At present, the Bill leaves articulation of the principles of public procurement almost entirely to the Minister in post at the time, with the completed document to be laid before Parliament and subject to the negative procedure if time is found within the 40-day period to debate it. That is clearly inadequate. It stems from a resistance to parliamentary scrutiny and accountability that has been characteristic of the Johnson Government and, in particular, of Jacob Rees-Mogg in his various ministerial roles. However, it is not compatible with the principles of parliamentary sovereignty or the conventions of our unwritten constitution. I will do the Minister the compliment of assuming that he has always been unhappy with this approach to executive sovereignty and will be happier if the next Prime Minister returns to proper constitutional practice.
I have Amendment 75 in this large group, which seeks to ensure that a review of compliance with the national procurement policy statement takes place within three years, noting in particular how far it has in practice protected and promoted the interests of small suppliers, social enterprises and voluntary organisations in that period—a matter that concerns noble Lords across all parties in this Committee. I support the intentions of many of the other amendments in this group, from the insistence of the noble Lord, Lord Lansley, that such a policy statement must be published on a regular basis to those that insist that it should cover a specific range of issues including social objectives, concern for the environment and measures to combat climate change.
Many of us would consider including climate change and sustainable development concerns as particularly important when some candidates for the leadership of the Conservative Party are playing to climate change deniers on their party’s right.

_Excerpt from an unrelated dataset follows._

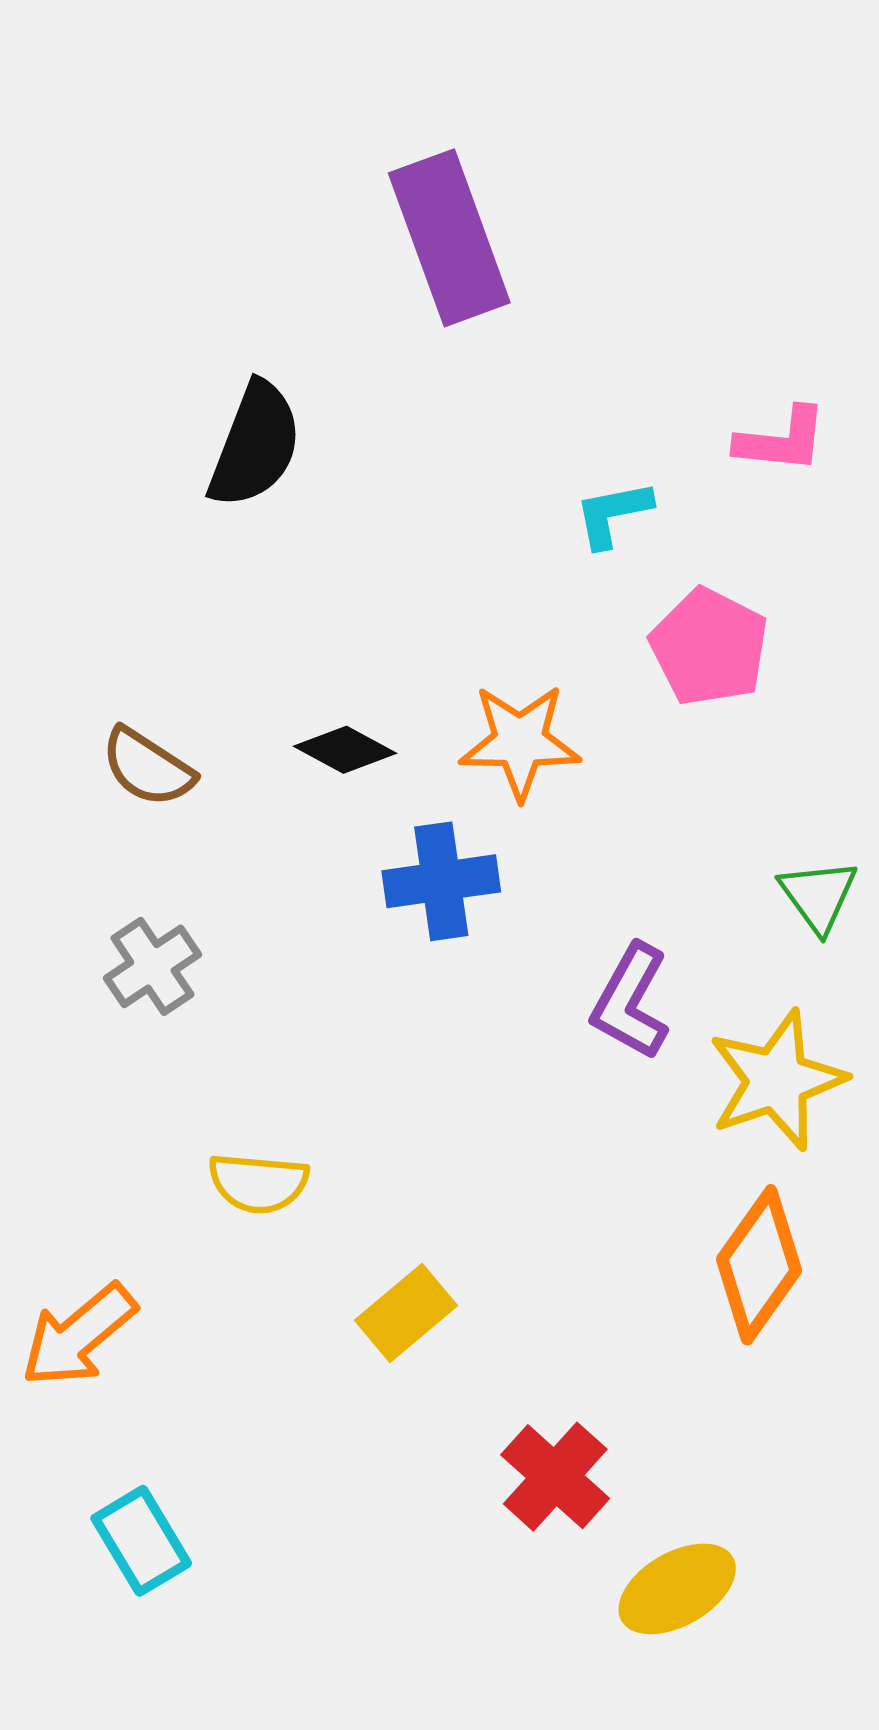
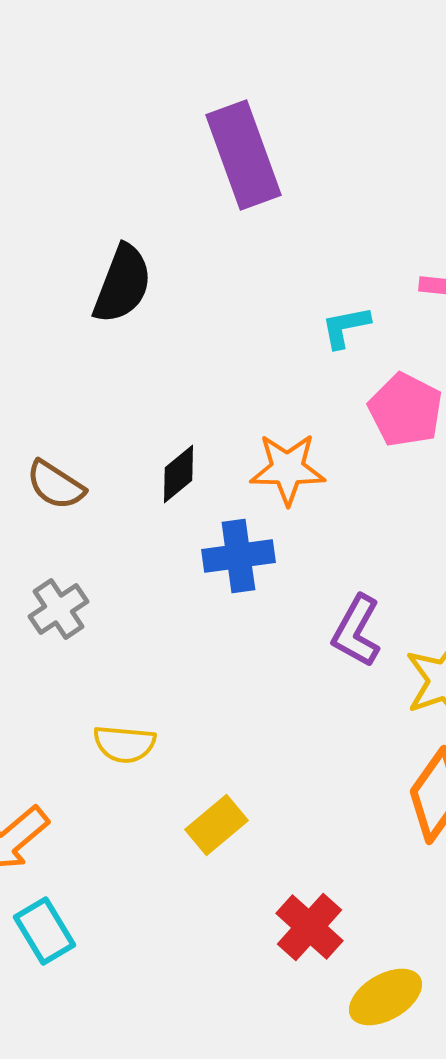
black diamond: (345, 750) -> (178, 474), turned -68
cyan rectangle: (141, 1541) -> (44, 931), moved

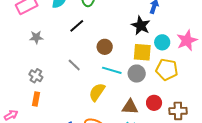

The Minister’s dogged resistance to putting any closer definition of the principles and objectives in the Bill makes the quality and regularity of this statement all the more important.
Good government requires a degree of continuity, not rapid switches of emphasis and guidance every time Ministers or Prime Ministers change. I remind the Minister that under our single-party Conservative Government since 2015 we are now about to embark on the fourth Prime Minister—four Prime Ministers in seven years under the same party. Some major departments of state are now on their eighth or ninth Minister. That is not continuity. Continuity and a degree of consensus are what contractors to government want, and that is more likely to emerge from cross-party debate in Parliament informed by wider public attention and contributions from stakeholders in the sector. That would promote greater stability and continuity both when Governments are in power for extended periods and when Governments change. Stability and a degree of continuity are what contractors want to see in their relations with government.